The answer to a related, but different question here talks of how FPUs perform such instructions:
Once you've reduced your argument, most chips use a CORDIC algorithm to compute the sines and cosines. You may hear people say that computers use Taylor series. That sounds reasonable, but it's not true. The CORDIC algorithms are much better suited to efficient hardware implementation. (Software libraries may use Taylor series, say on hardware that doesn't support trig functions.) There may be some additional processing, using the CORDIC algorithm to get fairly good answers but then doing something else to improve accuracy.
Note though that it says "most chips", as attempts to improve performance, accuracy or (ideally) both would obviously be something that chip manufacturers strive for, and so, there will be differences between them.

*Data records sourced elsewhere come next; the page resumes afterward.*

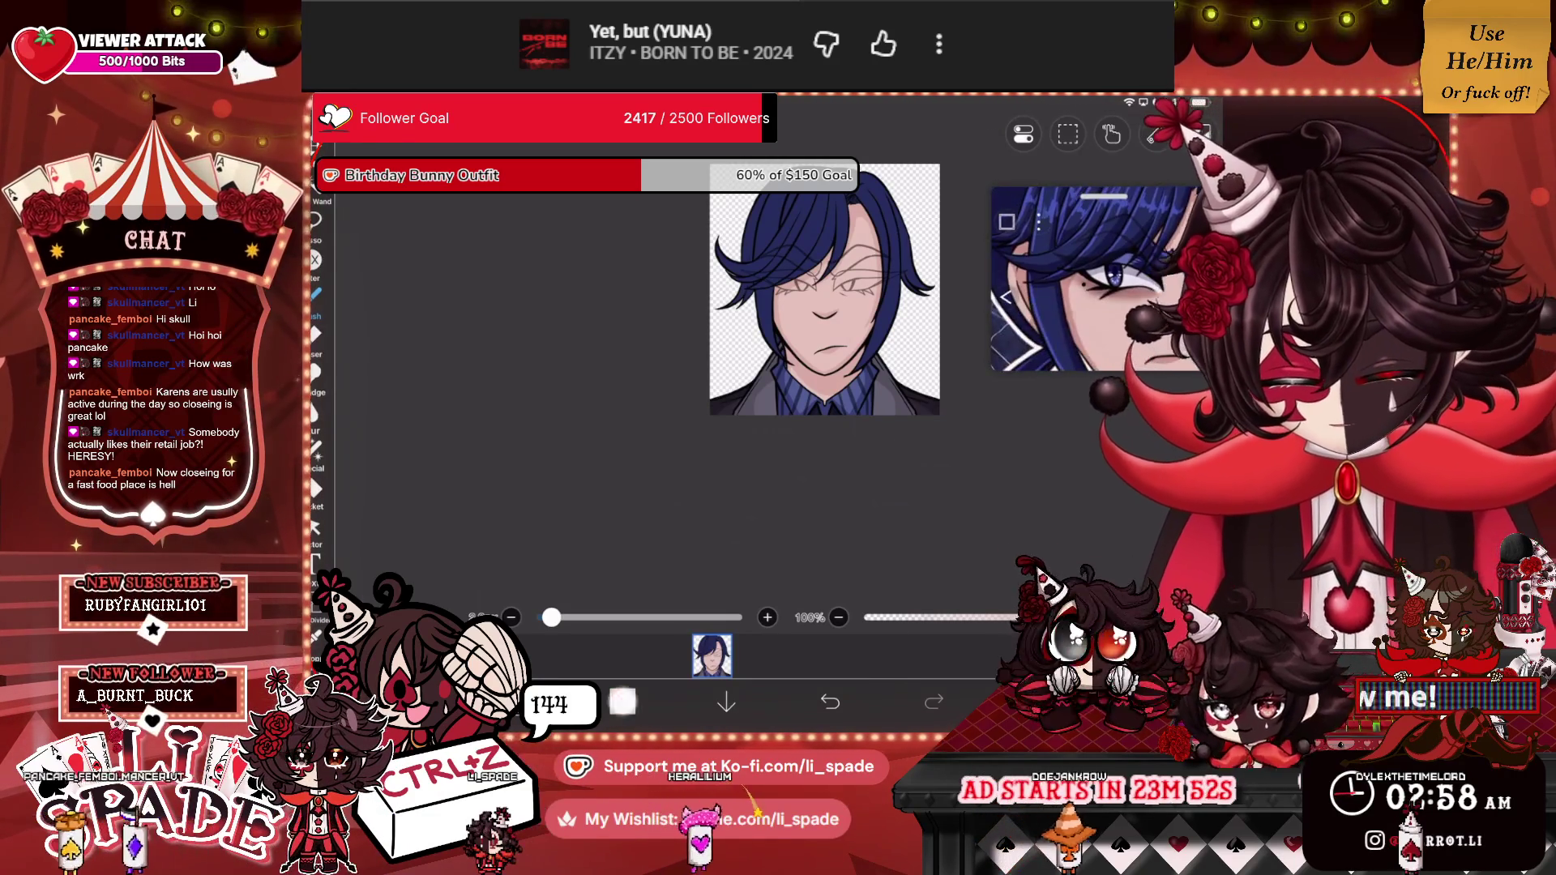
click(623, 701)
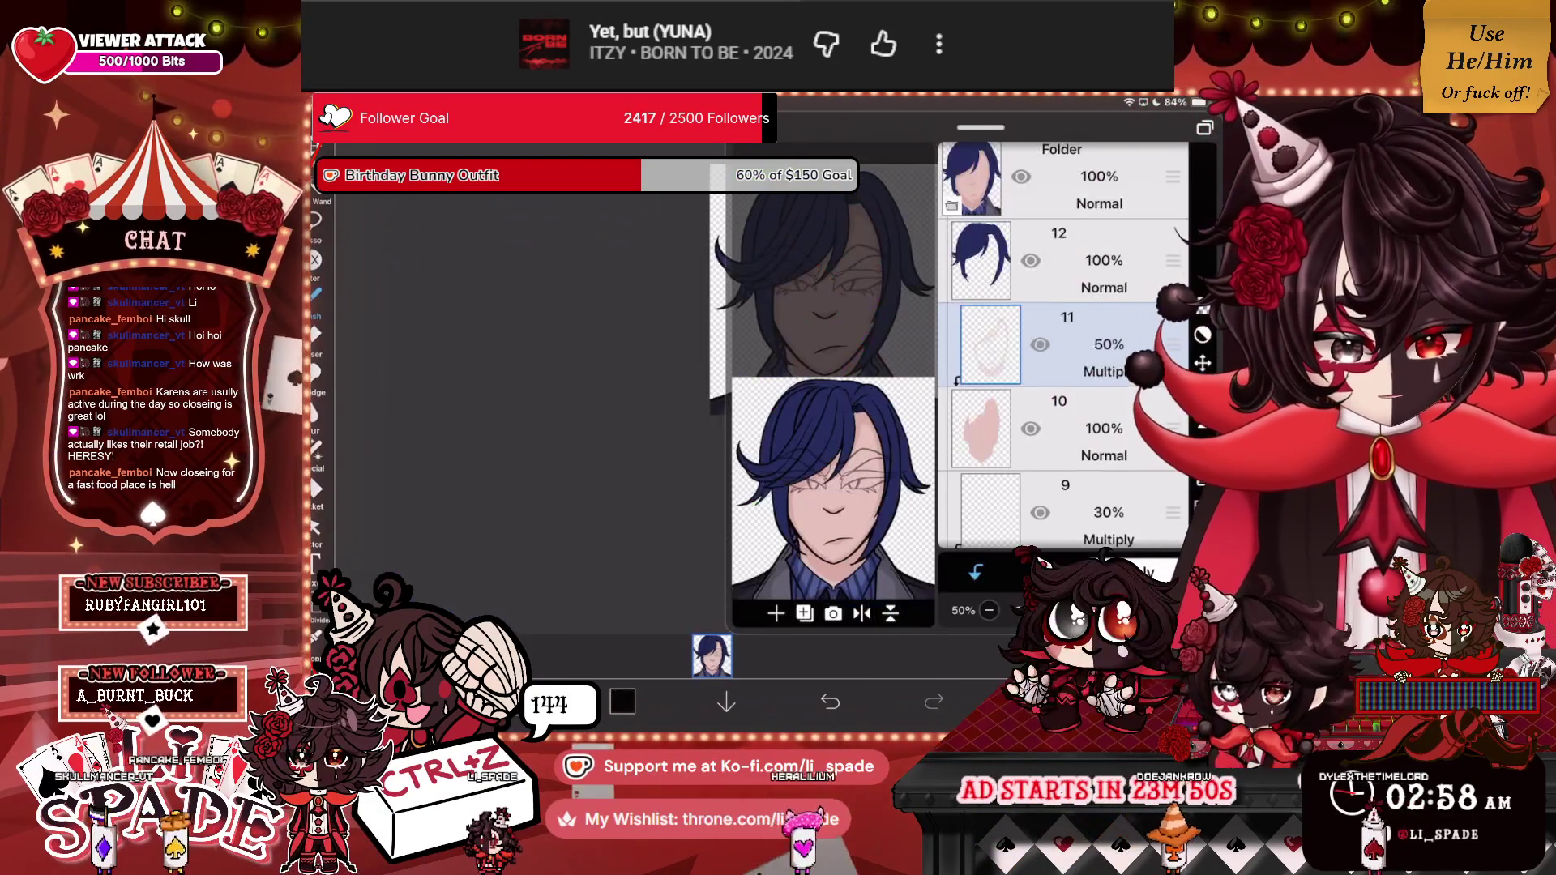
scroll(1061, 340, up, 5)
click(1062, 268)
scroll(1061, 341, down, 2)
click(1070, 438)
scroll(1062, 341, down, 4)
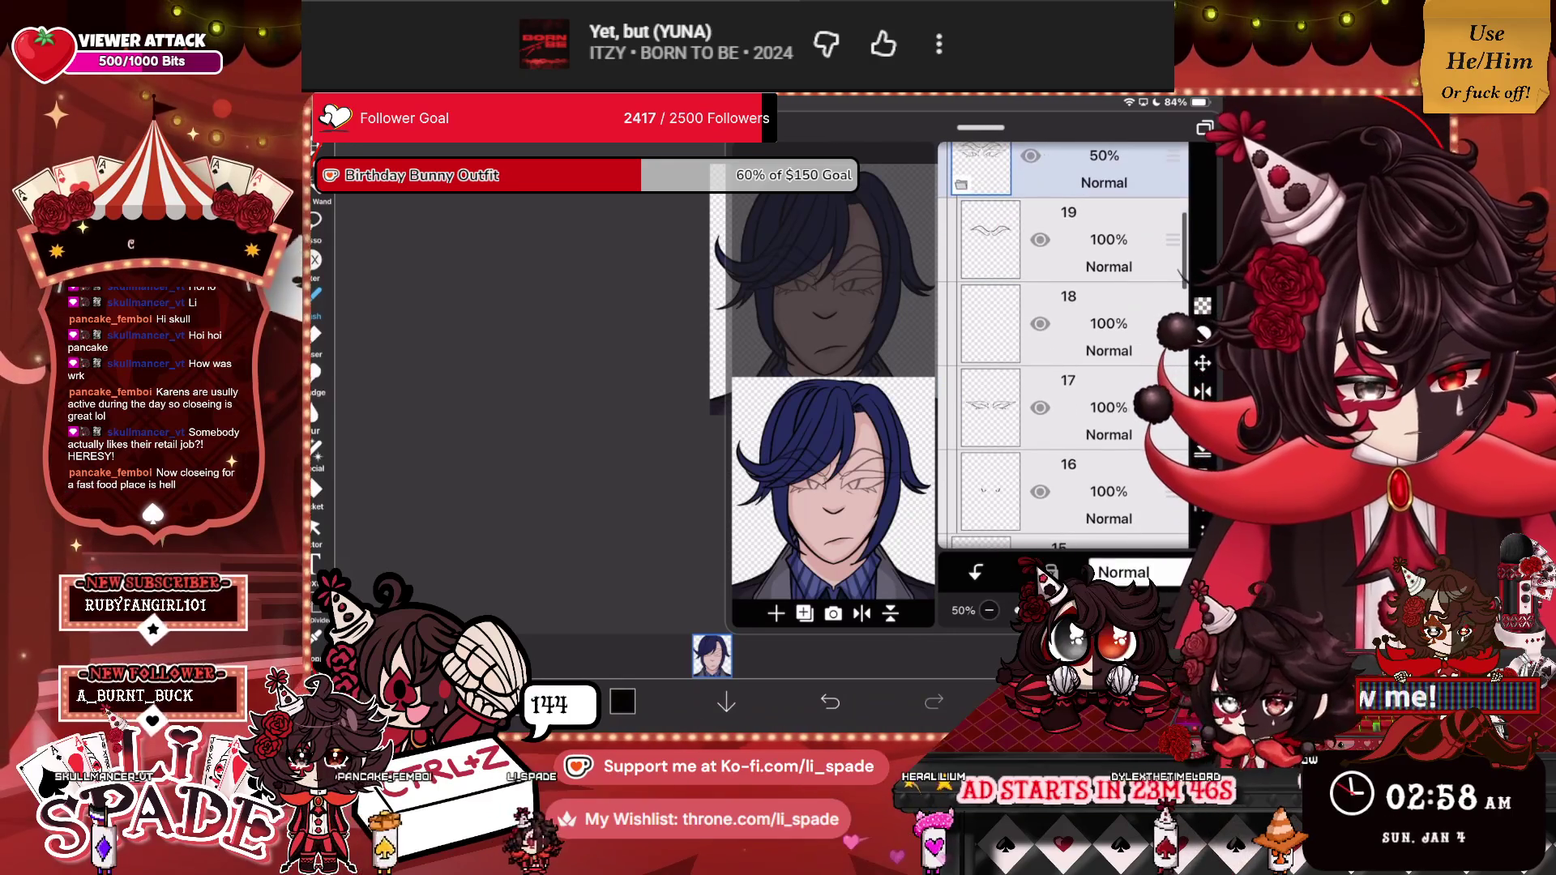
scroll(824, 289, up, 10)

Those differences my well lead to greater performance at the cost of less accuracy, or vice-versa (and of course, they can just be plain bad at both, since we live in an imperfect world) so there would be times when one might favour performing the algorithm in the CPU (as would happen if you coded the algorithm yourself) rather than in the FPU like fsin passes to.
This archived blog post talks of how Sun's implementation of the JVM on Intel only uses a plain call to fsin
with inputs of a certain range, because of flaws in that implementation. The paper linked to from that article presumably discusses that implementation of fsin
, and it's issues, in more detail, but you'll need to be a subscriber or pay to read that article (which I have hence not done).